Crise postélectorale ivoirienne : La lutte armée « ne méritait pas d’être menée », selon le Général Mangou

L’ex-chef d’état-major de l’armée ivoirienne, le général Philipe Mangou

Photo d'archive

L’ex-chef d’état-major de l’armée ivoirienne, le général Philipe Mangou a affirmé lundi, avoir dit à l’ex-président, Laurent Gbagbo, que « le combat armé contre les Forces républicaines de Côte d’Ivoire (FRCI), lors de la crise post-électorale de 2011 « ne méritait pas d’être mené », parce que « les troupes n’avaient reçu aucune mission ».

« Après que le président Laurent Gbagbo et moi avions évoqué sa démission et qu’il a refusé, je lui ai fait savoir que le combat (armée) ne méritait pas d’être mené », parce que nous n’avons reçu « aucune mission », a indiqué le général Mangou au 5e jour de son audition à la Cour pénale internationale (CPI).

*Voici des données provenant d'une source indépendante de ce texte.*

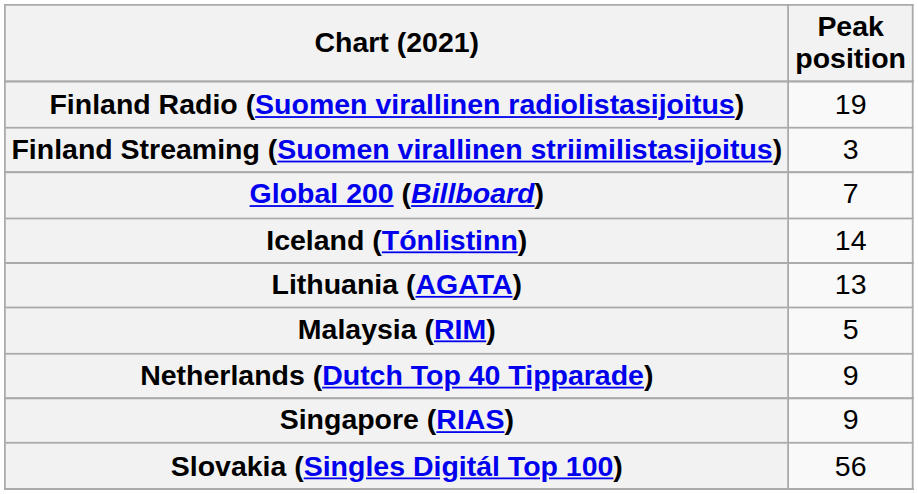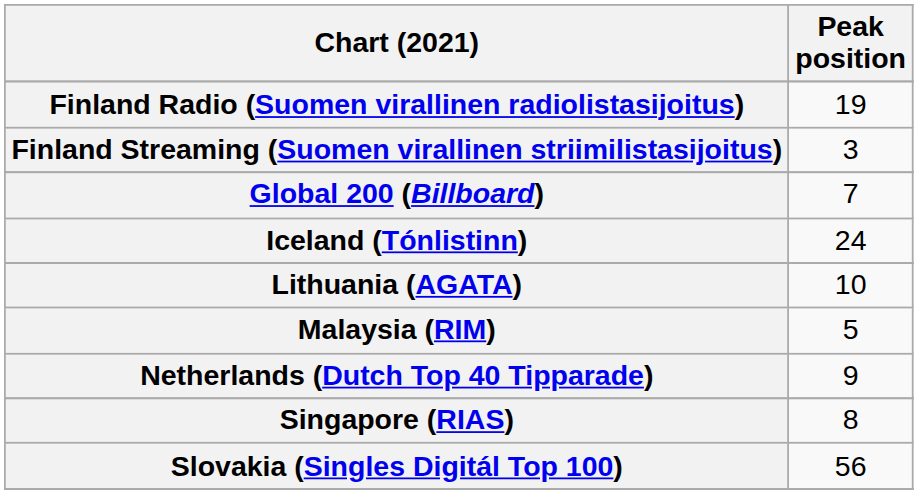Iceland (Tónlistinn) | Peak position: 14 -> 24
Lithuania (AGATA) | Peak position: 13 -> 10
Singapore (RIAS) | Peak position: 9 -> 8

A la suite de son échange avec M. Gbagbo, l’ex-chef d’Etat-major dit a avoir « reçu un coup de fil » de l’ancien commandant de la garde républicaine (GR), le général Dogbo Blé lui notifiant qu’il « allait envoyer 50 hommes avec des armes de guerre, dont des BM-21 (orgues de Staline) » pour continuer la lutte.

« J’ai refusé », a dit le général Mangou rétorquant à son interlocuteur qu’il n’avait « aucune instruction à recevoir de lui ».

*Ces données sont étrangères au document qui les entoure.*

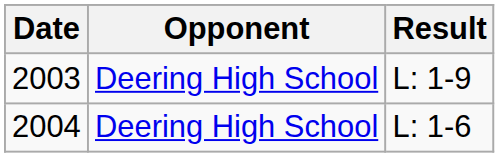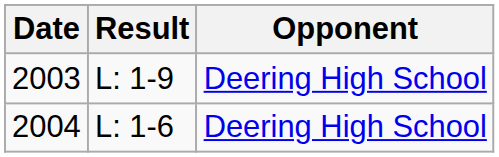columns swapped: Opponent <-> Result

Chef d’état-major de l’armée ivoirienne de 2004 à 2011, le général Philippe Mangou comparait en tant que témoin du bureau du procureur dans le procès conjoint de l’ex-président, Laurent Gbagbo et de l’ancien leader des jeunes patriotes, Charles Blé Goudé jugés pour « crimes contre l’humanité » commis pendant la crise post-électorale (octobre 2010-avril 2011) qui a fait au moins 3.000 morts.